Sightseeing in London
Buckingham Palace | Westminster
This 775-room royal residence and official London home of the Queen and the royal family. And while the 19 State Rooms inside are only opened to the public during August and September, admiring the beautifully ornate exterior and structural design is worth the visit alone.
Westminster Abbey | Westminster
For over a millennium, the Abbey has been England’s coronation church and has hosted at least 16 royal weddings, including the Duke and Duchess of Cambridge’s 2011 nuptials. The church is also home to a number of historic oil and wall paintings, as well as England’s oldest altarpiece. Overseeing English coronations for the past millennium, and 16 royal weddings, the abbey dating back to 7th century (Although the current structure is relatively new and dates back to the 1200s). Arrive early and expect a wait for the tours, this is one of the most popular tourist destinations in the world.
Houses of Parliament | Westminster
Otherwise known as The Palace of Westminster, the houses are the heart of British parliament.
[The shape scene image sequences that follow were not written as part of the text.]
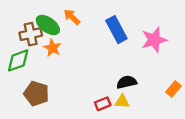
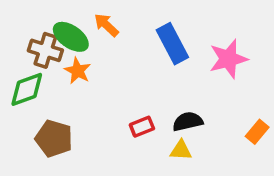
brown cross: (31, 34) -> (45, 50), turned 30
red rectangle: (103, 104) -> (142, 127), moved

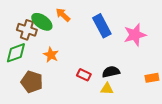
orange star: (78, 71) -> (51, 55), moved
red rectangle: (142, 127) -> (84, 75), turned 48
orange rectangle: (257, 132) -> (152, 78), turned 40

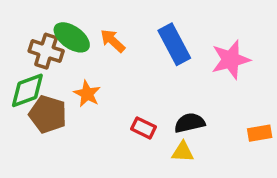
orange arrow: (63, 15) -> (113, 41), moved
brown pentagon: (32, 82) -> (48, 114), moved

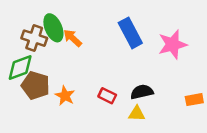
green ellipse: (72, 37) -> (53, 28), turned 32
orange arrow: (113, 41) -> (73, 38), moved
orange star: (87, 94) -> (65, 96), moved

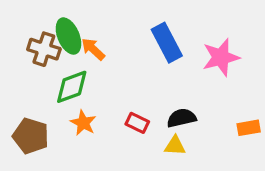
green diamond: (20, 68) -> (72, 87), moved
brown pentagon: (35, 85) -> (31, 136), moved

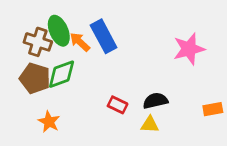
blue rectangle: (167, 43) -> (104, 36), moved
orange star: (83, 123) -> (49, 122), moved
brown pentagon: (31, 136) -> (35, 78), moved

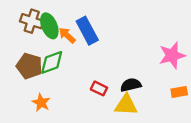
brown cross: (38, 42) -> (32, 21), moved
pink star: (189, 49) -> (172, 55), moved
yellow triangle: (150, 125) -> (126, 105), size x1.5

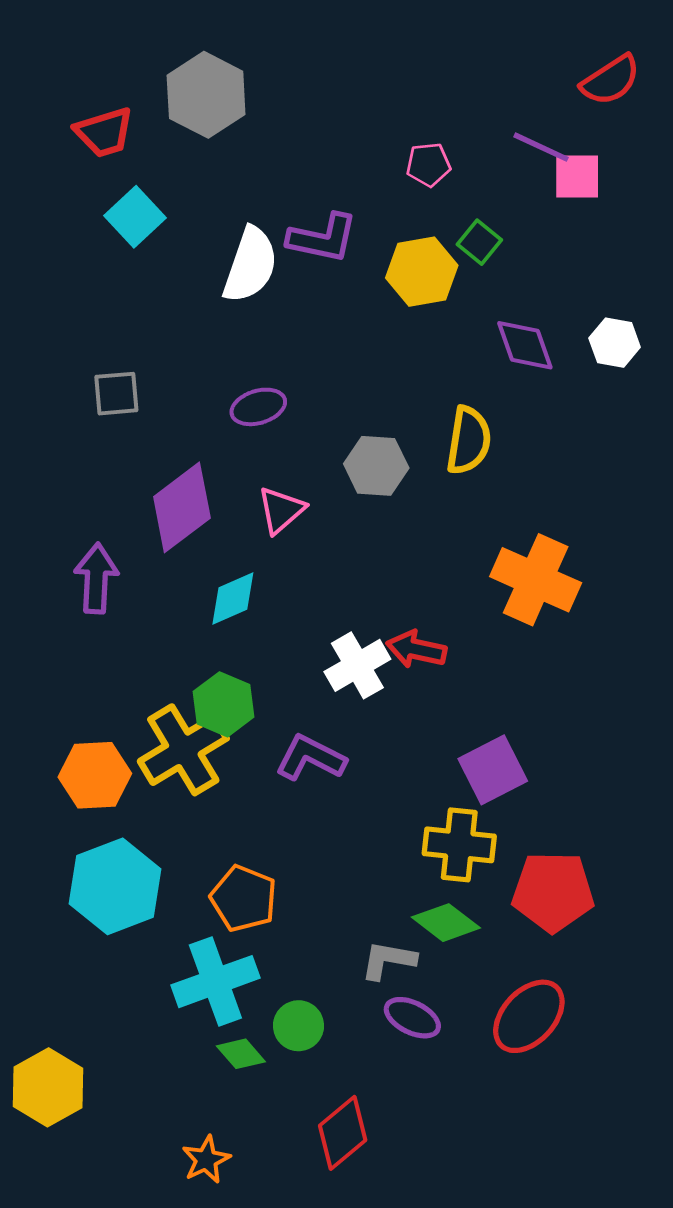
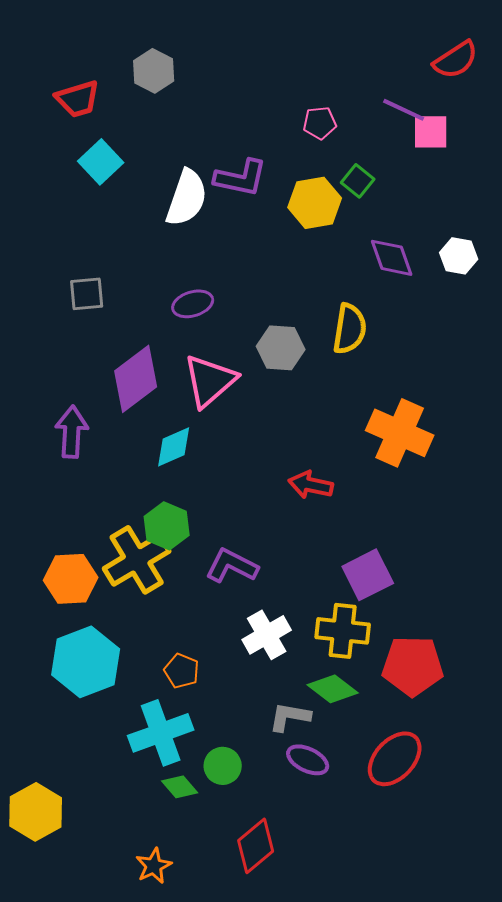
gray hexagon: (206, 95) -> (154, 71), size x0.7
pink triangle: (281, 510) -> (210, 381), size x1.5
white cross: (357, 665) -> (267, 635), moved
orange pentagon: (244, 898) -> (182, 671), size x0.7

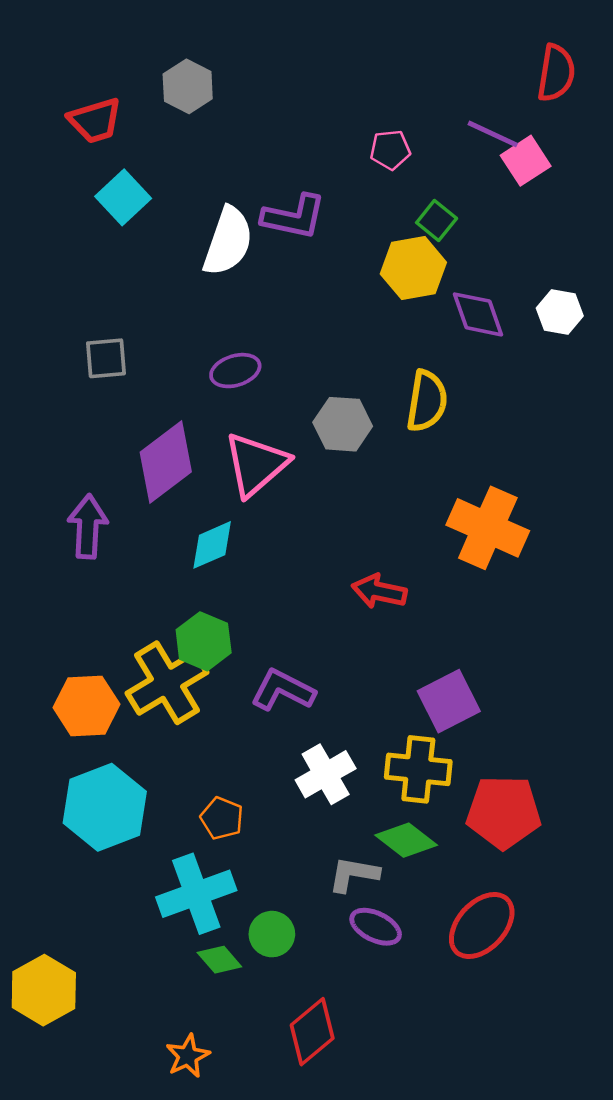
red semicircle: (456, 60) -> (556, 73), turned -48
pink square: (431, 132) -> (526, 161), turned -33
yellow hexagon: (315, 203) -> (413, 268), moved

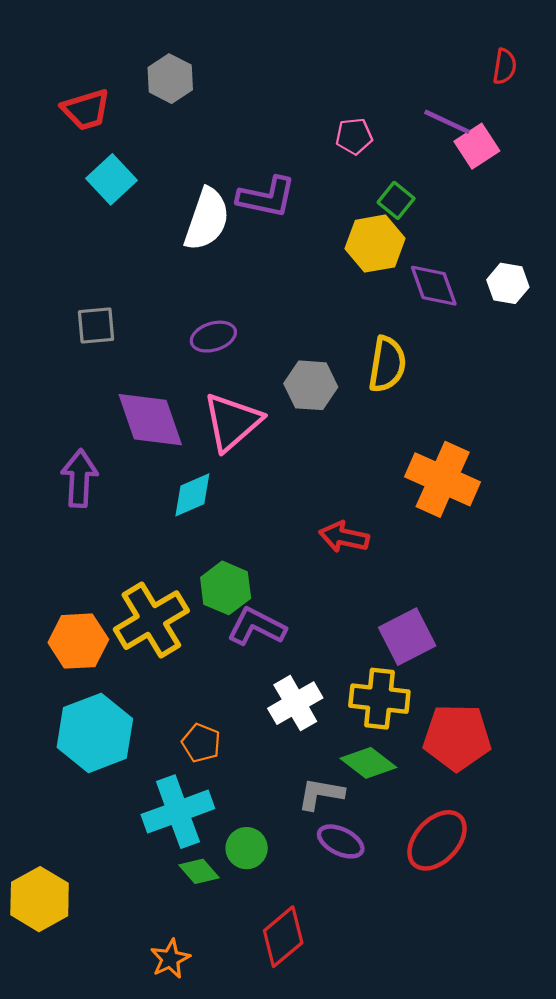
red semicircle: (556, 73) -> (505, 66), size x0.7
purple diamond: (166, 462) -> (150, 420), turned -72
green hexagon: (204, 641) -> (226, 588), moved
Although the current palace was not always the seat of power, and was originally built in the mid-19th century to replace the 'Old Palace, which had been destroyed by a fire in 1834. If you find the time, we recommend catching the view of the palace at night, from across Lambeth Bridge in South Bank, alight with green and gold.
Big Ben | Westminster
Another of London's most renowned landmarks, the iconic structure has rung its 13-ton bell for the city sin 1858, when it was cast by the Whitechapel Bell Foundry. At present, the bell has been silent since 2016 while the structure undergoes construction. Despite this, the clock tower alone is worth the sight.
Tower of London | The City
Architecturally grandiose, the Tower of London is likely the city's most internationally recognized landmark. Taking the full tour will set you back about four hours, but we do recommend it, the Tower is a city in itself.
Tower Bridge | The City
This iconic 19th century landmarked was erected in 1894 and designed by Sir Horace Jones. Its major point of interest, bascules that open the bridge, allow it to be raised around 850 times a year to allow larger boats to cross. Take the Tower Bridge glass-floor walkway above to enjoy a startling city view.
St. Paul’s Cathedral | Blackfriars
Exemplary of English Baroque architecture, St. Paul’s is home to a wealth of murals, mosaics, and sculptures. Designed by Sir Christopher Wren, the ornate golden ceiling beneath the dome is said to have inspired the design for the United States Capitol Hill. Main floor tours are free, but group tours can also be arranged for the upper levels for a small fee but must be booked in advance.
London Eye | South Bank
The world’s tallest cantilevered observation wheel, the London Eye also features a 4-D cinema and Champagne bar offering private capsule reservations. The eye is also a great way to get a birds-eye view of the city and all it's major landmarks, as far 25 miles away. Long as it's not another gray London day.
The Shard | The City
Home to a number of restaurants, offices, a viewing gallery, and a hotel, this over 1,000-foot-tall structure is one of the tallest buildings in Europe and was completed in 2012 by Renzo Piano.